# How old do you have to be to plow in a loader?



## Plow man Foster (Dec 10, 2010)

Ok well i have a friend who's son is 14 and He is very mature for his age.. and was wondering if he could plow with us during the last snow in one of our bobcats
And i was just wondering if he would have any problem from anyone if he was stopped or something...
We have one loader that sits at my parents during the winter and he lives next door so if it was fine he could potentially get a jump on the snow before i get there....
(we plow a couple subs)

thanks


----------



## Triple L (Nov 1, 2005)

I was driving my uncles 13 transport trucks all around the yard everywhere at that age... Its a little different when its family I'd assume... I'd let him plow the yard quite a few times first before I ever let him go on a customers property...


----------



## NorthernSvc's (Mar 12, 2006)

as far as the law is concerned ( atleast this is how it is around here) assuming he's on private property he can drive whenever you feel comfartable lettiing him... however your insurance company might feel a little differently


----------



## havenlax18 (Dec 16, 2010)

100% legal...


----------



## Omran (Oct 10, 2009)

I agree with NorthernSvc, The problem is Insurance and maybe watch the labor laws.


----------



## havenlax18 (Dec 16, 2010)

14 is the legal employment age.


----------



## Mdirrigation (Dec 12, 2003)

he will probably do better than guys in their 20s , read up on child labor laws , I know you have to be 18 to operate a meat slicer in md , not sure about equipment , but a friend of mine has had his nephews out there at 13 running bobcats


----------



## SD-Dave (Dec 13, 2005)

Operate dangerous equipment.....gotta be 18....also even if it's private property.....if public has access you have issue with law if accident happens.....can't drive drunk in parking lot that has public access. Personally I wouldn't risk it...too much chance for huge problem. Keep him with a shovel or hand salter


----------



## JohnRoscoe (Sep 27, 2010)

In addition to the other points raised... some of the best young guys in their 20's helping me now, started on a shovel @ 14. Give him a fair wage & put him to work, he'll be a better man for it someday.


----------



## Plow man Foster (Dec 10, 2010)

Yeah im not sure but i'm deff. not going to let him run it on a regular bases.... unless im there
My dad holds the key so i still have authority there!
This (i hate to call him a kid) but boy knows what a "dollar" is.
he does 5 Old guys driveways and lawns 

I know i didnt learn how to make a dollar til like Mid high school (dont judge me!) lol


----------



## swtiih (Nov 30, 2008)

give your insurance agent a call, the last thing you need is to have an incident and potential to not be covered


----------



## Harford13 (Dec 20, 2010)

You have to possess a Valid drivers license to operate ANY motorized equipment on a public roadway, only exceptions are mopeds, but here in Md you still need a moped permit if you don't have a license


----------



## Florida08 (Dec 16, 2010)

havenlax18;1204171 said:


> 14 is the legal employment age.


But you have issues with breaks and then OSHA. According to OSHA anyone under 18 can not drive a vehicle. They have a lot of stupid rules, at 15 you can't use a knife, highlighter pretty much anything. I run a warehouse and I have issues with minors applying for jobs that involve fork lifts and driving trucks.


----------



## tuney443 (Jun 25, 2006)

Florida08;1204481 said:


> But you have issues with breaks and then OSHA. According to OSHA anyone under 18 can not drive a vehicle. They have a lot of stupid rules, at 15 you can't use a knife, highlighter pretty much anything. I run a warehouse and I have issues with minors applying for jobs that involve fork lifts and driving trucks.

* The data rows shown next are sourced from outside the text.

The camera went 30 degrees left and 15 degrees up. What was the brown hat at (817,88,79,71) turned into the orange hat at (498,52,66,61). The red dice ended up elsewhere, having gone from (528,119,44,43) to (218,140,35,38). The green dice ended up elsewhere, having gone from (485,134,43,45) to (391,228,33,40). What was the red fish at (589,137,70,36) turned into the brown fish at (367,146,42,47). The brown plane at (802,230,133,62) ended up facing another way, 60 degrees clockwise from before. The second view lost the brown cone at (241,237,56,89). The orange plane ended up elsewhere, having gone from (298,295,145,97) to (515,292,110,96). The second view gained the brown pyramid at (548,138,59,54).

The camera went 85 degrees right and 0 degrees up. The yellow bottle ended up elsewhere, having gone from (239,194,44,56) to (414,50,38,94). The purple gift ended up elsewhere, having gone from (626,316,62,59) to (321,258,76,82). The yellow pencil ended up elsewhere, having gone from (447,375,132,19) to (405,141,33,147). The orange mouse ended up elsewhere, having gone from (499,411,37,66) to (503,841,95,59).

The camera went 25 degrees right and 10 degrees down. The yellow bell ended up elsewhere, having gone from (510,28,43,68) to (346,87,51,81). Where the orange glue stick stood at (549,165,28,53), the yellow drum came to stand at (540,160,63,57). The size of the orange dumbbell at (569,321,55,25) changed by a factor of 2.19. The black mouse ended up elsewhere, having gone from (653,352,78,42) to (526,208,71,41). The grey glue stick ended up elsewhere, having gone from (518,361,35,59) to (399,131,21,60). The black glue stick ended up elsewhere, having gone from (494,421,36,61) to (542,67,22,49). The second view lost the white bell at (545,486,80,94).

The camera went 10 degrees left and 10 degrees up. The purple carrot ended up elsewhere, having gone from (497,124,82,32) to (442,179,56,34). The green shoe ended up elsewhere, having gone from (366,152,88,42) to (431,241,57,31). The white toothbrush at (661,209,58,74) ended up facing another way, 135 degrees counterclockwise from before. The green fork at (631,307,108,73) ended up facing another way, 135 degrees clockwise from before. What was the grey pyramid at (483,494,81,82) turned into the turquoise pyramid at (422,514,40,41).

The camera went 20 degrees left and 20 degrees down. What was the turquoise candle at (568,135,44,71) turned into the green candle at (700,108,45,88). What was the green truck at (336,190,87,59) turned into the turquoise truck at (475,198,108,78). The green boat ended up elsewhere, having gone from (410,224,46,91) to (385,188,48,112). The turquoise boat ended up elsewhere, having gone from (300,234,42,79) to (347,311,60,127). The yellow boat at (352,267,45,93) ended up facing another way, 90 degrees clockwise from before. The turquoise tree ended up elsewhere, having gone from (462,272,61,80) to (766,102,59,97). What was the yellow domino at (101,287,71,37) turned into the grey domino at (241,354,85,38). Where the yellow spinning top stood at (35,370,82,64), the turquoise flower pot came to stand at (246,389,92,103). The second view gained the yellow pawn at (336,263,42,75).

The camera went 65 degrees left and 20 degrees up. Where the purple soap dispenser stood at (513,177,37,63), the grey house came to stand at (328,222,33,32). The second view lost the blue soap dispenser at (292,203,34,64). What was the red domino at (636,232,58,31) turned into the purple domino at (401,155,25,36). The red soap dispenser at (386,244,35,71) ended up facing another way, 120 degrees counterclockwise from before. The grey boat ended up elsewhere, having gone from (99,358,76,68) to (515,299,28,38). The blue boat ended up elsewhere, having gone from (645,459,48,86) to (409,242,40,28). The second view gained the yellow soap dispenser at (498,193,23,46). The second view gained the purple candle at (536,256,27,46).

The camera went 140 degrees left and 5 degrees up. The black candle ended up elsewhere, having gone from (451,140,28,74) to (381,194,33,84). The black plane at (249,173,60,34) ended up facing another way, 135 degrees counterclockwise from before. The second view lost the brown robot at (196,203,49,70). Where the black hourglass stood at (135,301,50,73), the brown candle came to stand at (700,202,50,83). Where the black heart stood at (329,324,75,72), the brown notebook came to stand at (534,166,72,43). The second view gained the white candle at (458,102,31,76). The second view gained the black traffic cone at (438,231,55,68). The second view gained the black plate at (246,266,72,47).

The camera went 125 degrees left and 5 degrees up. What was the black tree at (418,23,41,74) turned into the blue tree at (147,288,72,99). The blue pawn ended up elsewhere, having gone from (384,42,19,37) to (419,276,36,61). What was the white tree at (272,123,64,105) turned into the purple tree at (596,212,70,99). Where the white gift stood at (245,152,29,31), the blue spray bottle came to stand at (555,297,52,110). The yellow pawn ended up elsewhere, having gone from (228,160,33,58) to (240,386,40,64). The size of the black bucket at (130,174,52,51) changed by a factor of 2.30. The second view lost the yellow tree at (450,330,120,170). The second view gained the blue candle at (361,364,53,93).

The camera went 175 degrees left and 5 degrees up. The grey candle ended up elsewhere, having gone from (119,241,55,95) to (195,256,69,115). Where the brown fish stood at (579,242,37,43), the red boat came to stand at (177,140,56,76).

Did you know OSHA is one of those 4 letter dirty words?Yup,sure is.Funny thing is that even though they have certain requirements for the placement of toilet paper holders at the workplace,OSHA members still don't know how to wipe their own arse.


----------



## hydro_37 (Sep 10, 2006)

give him a chance
nothing like bursting a kids dream at a young age


----------



## buckwheat_la (Oct 11, 2009)

around here you can drivce heavy equipment/tractors at the age of 13


----------



## TSherman (Dec 4, 2009)

If he his anyone you are done. I wouldn't risk an area with public access unless you are plowing near the entrances. It sucks when you have a good kid to do it, but even at that...he is still bait for those people out there just looking for money.


----------



## Plowtoy (Dec 15, 2001)

Plow man Foster;1204129 said:


> Ok well i have a friend who's son is 14 and He is very mature for his age.. and was wondering if he could plow with us during the last snow in one of our bobcats
> And i was just wondering if he would have any problem from anyone if he was stopped or something...
> We have one loader that sits at my parents during the winter and he lives next door so if it was fine he could potentially get a jump on the snow before i get there....
> (we plow a couple subs)
> ...


I think the real question should be *"how old do you have to be to help land an airplane at one of the largest airports in america?"* (just thinking back to last summer). Actually if your insurance clears it, i think with some guidence a 14 year old could do just fine in your loader


----------



## geer hed (Nov 22, 2010)

Here is what I know in my area.
14 to 18 you must follow child labor laws, and the teen MUST have working papers from thier school. 

In order to operate the equipment in public lots or on roads you must have a valid drivers license.

Now the best thing is to check with your local authorities to find out if there are any exceptions. Such as I know out west you can operate trucks and equipment on the roads if you work for a farm and the equipment is owned by the farm at age 14. Some areas have different laws like that.


----------



## Plow man Foster (Dec 10, 2010)

Yeah i gave my insurance agent a call today he said it would be fine (Im covered) as long as he has papers and is under supervision by me or my guys....

Also he said if its a on occasional bases no ones gonna stop him in my area!


----------



## fireside (Mar 1, 2008)

In ct you are all set under state regs. FED OHSA say's NO way you must be 18 y/o to operate any equipment used in commercial operations only after documented training. The onl;y exception is farming they must be 13 y/o to operate farming equipment. On the other hand i do let my 7 y/o run the skidsteer plowing sometimes. He does better than most people on it


----------